Giorno della Befana e, all’uscita dalla messa, faccio un giro intorno alla strada pedonale e trovo il mercatino con ogni sorta di oggetti. Mi viene spontaneo soffermarmi, ho bisogno di vedere, di scoprire, di distrarmi dai tanti impegni. C’è una tazzina con piatto decorata in oro e blu cobalto, simile a quella che ho ammirato qualche giorno fa a Villa Pignatelli a Napoli. Chissà … può essere anche questa appartenuta a una collezione di  nobile famiglia, perdutasi nei meandri delle tante storie o è semplicemente un “tarocco”?

Mi sovviene della vetrina della nonna, in legno vecchio, ma contenente il “suo” tesoro: calici di cristallo verdi decorati ai bordi con sfumature dorate, tazzine avorio con angioletti dipinti a deliziose gradazioni, bricchetti di tante e varie dimensioni e i piatti dei giorni della festa. Chissà che fine avranno fatto quelle piccole cose, forse scampate alle distruzioni della grande guerra, ormai residui in numero dispari e spaiate! Le guardavo allora con occhi stupiti e come le ho riviste a Napoli, le osservo ora e, con loro mi passano tante memorie, dolci pillole e ricordi che mi fanno star bene. 

Con questo sentire propongo una riflessione:

 “Le cose che contano di più non dovrebbero mai essere alla mercé delle cose che contano di meno” Goethe

 

Un professore di filosofia, in piedi davanti alla sua classe, prese un grosso vasetto di marmellata vuoto e cominciò a riempirlo con dei sassi, di circa 3 cm. di diametro. Una volta fatto chiese agli studenti se il contenitore fosse pieno ed essi risposero di sì. Allora il professore tirò fuori una scatola piena di piccoli sassi, li versò dentro il vasetto e lo scosse delicatamente. Ovviamente i sassolini si infilarono nei vuoti lasciati dai vari sassi grandi.

Ancora una volta il professore chiese agli studenti se il vasetto fosse pieno ed essi, ancora una volta, dissero di sì. Allora il Professore tirò fuori una scatola piena di sabbia e la versò dentro il vasetto.

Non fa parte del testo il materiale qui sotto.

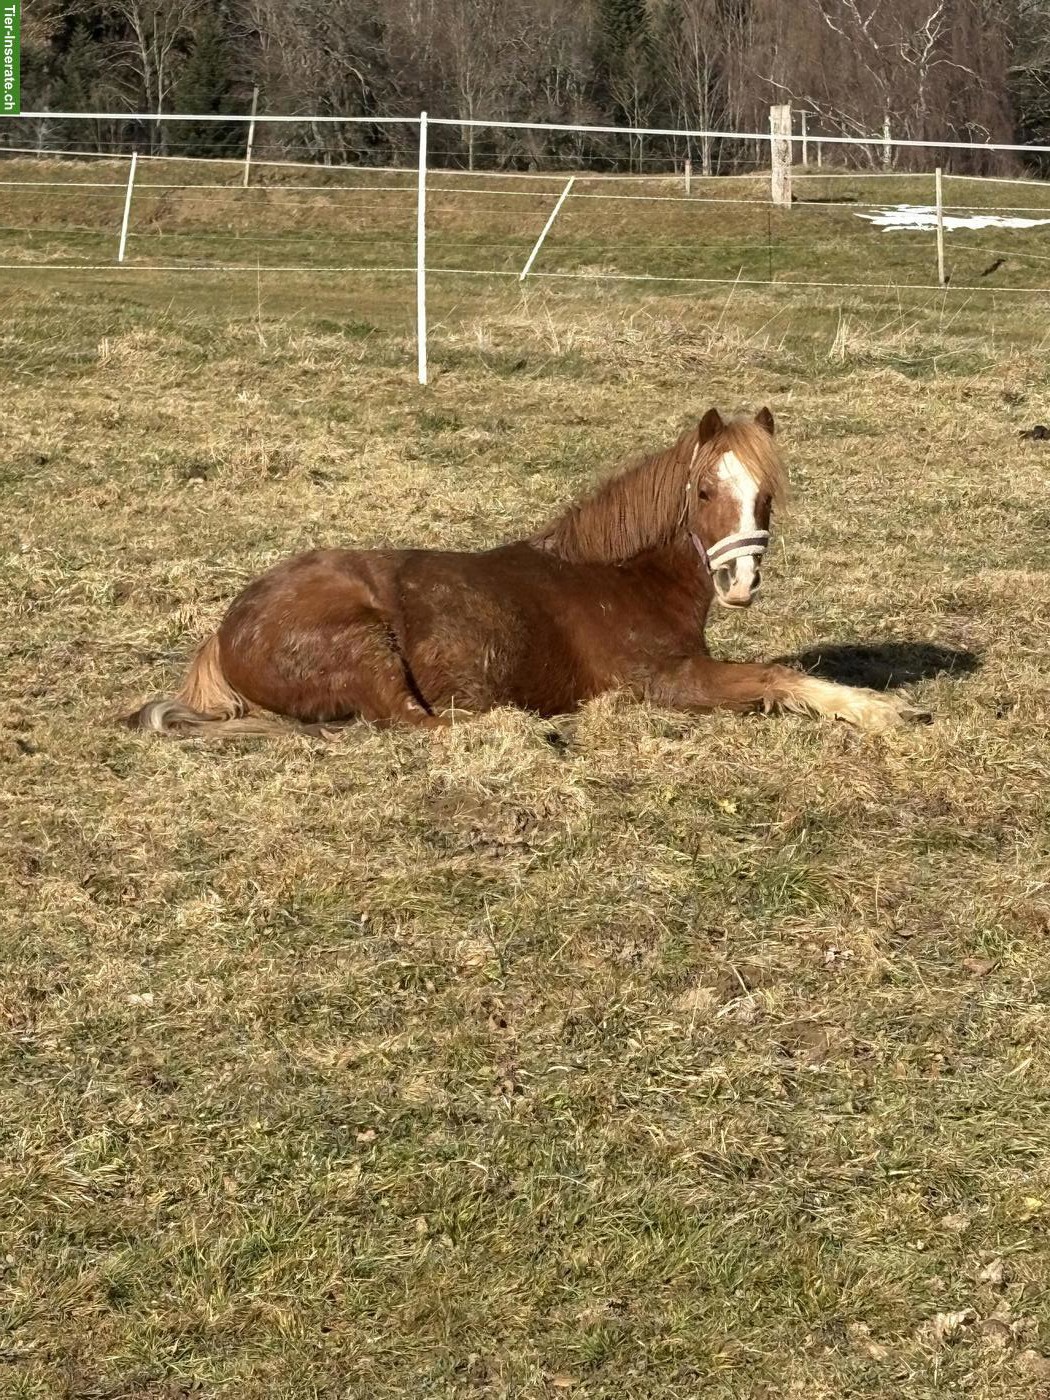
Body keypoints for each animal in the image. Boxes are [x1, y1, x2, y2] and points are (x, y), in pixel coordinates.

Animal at [127, 407, 918, 738]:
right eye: (701, 491)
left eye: (767, 495)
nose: (742, 583)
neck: (624, 580)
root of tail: (224, 633)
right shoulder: (670, 682)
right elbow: (775, 679)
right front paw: (880, 711)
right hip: (367, 644)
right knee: (422, 724)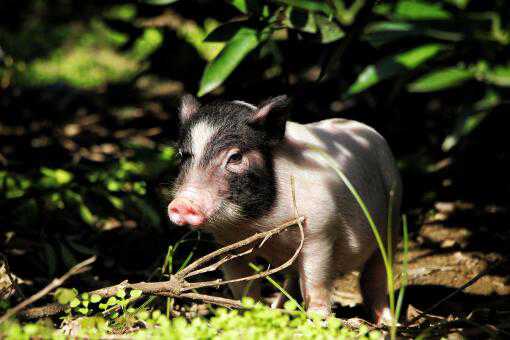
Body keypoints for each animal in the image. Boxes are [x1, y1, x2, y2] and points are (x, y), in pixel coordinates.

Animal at [167, 95, 402, 324]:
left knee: (376, 277)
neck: (257, 225)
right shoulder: (228, 243)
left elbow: (315, 284)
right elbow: (243, 288)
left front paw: (317, 321)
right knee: (292, 279)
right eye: (181, 155)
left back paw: (388, 322)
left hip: (393, 218)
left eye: (235, 157)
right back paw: (278, 309)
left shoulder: (320, 231)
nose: (182, 204)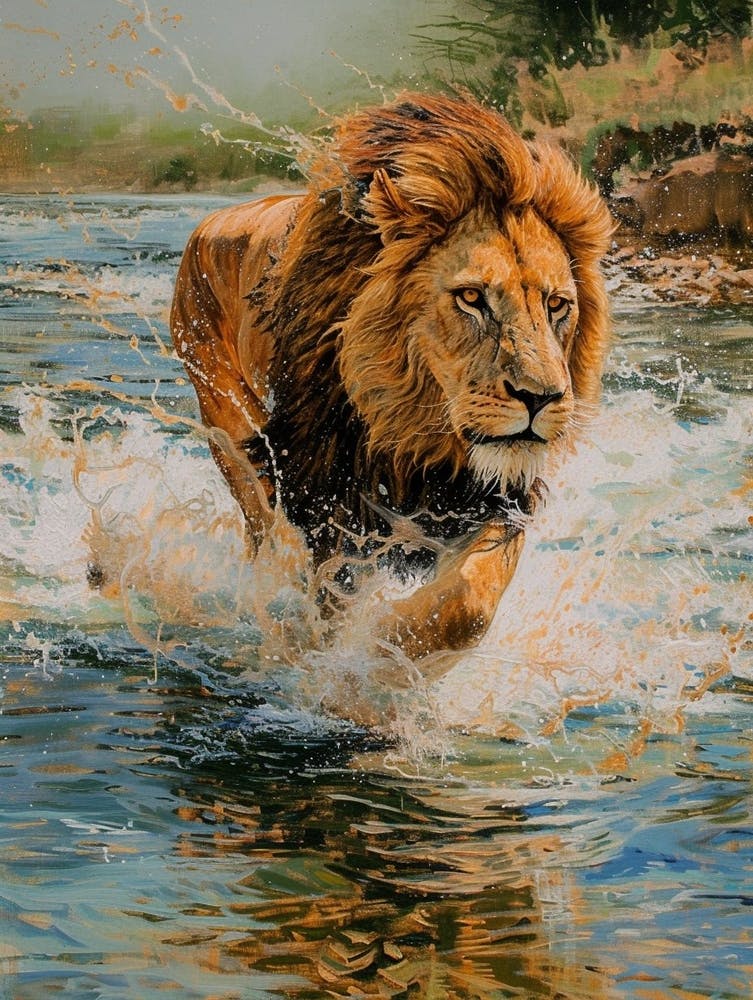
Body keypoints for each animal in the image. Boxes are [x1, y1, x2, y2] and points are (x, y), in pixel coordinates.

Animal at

Ovviamente la sabbia riempì ogni interstizio.

“Ora” dice il professore “voglio che voi riconosciate che questa è la vostra vita. I sassi sono le cose importanti: se ogni altra cosa dovesse mancare, la vostra vita sarebbe comunque piena. I sassolini sono le altre cose che contano. La sabbia rappresenta le piccole cose. Se voi riempite il vaso prima con la sabbia non ci sarà piu’ spazio per i sassi più grandi né per i sassolini. Lo stesso è per la vita; se spendete tutto il tempo e le energie per le piccole cose non ci sarà spazio per le cose importanti. Fissate le vostre priorità il resto è solo sabbia”.

Alla fine il professore tirò fuori il suo bicchiere di the verde e lo versò dentro il vaso di vetro… Nonostante il recipiente fosse già pieno il the si infilò ovunque e riempì il vaso fino all’orlo. 

La morale di questa storia è quindi: “Non importa quanto piena sia la vostra vita, c’è sempre spazio per una gradevole tazza di the con i vostri amici”.

Questa è una storia che rispecchia bene il mio modo di vedere la vita. Non ci sono parole più belle e semplici per descriverla.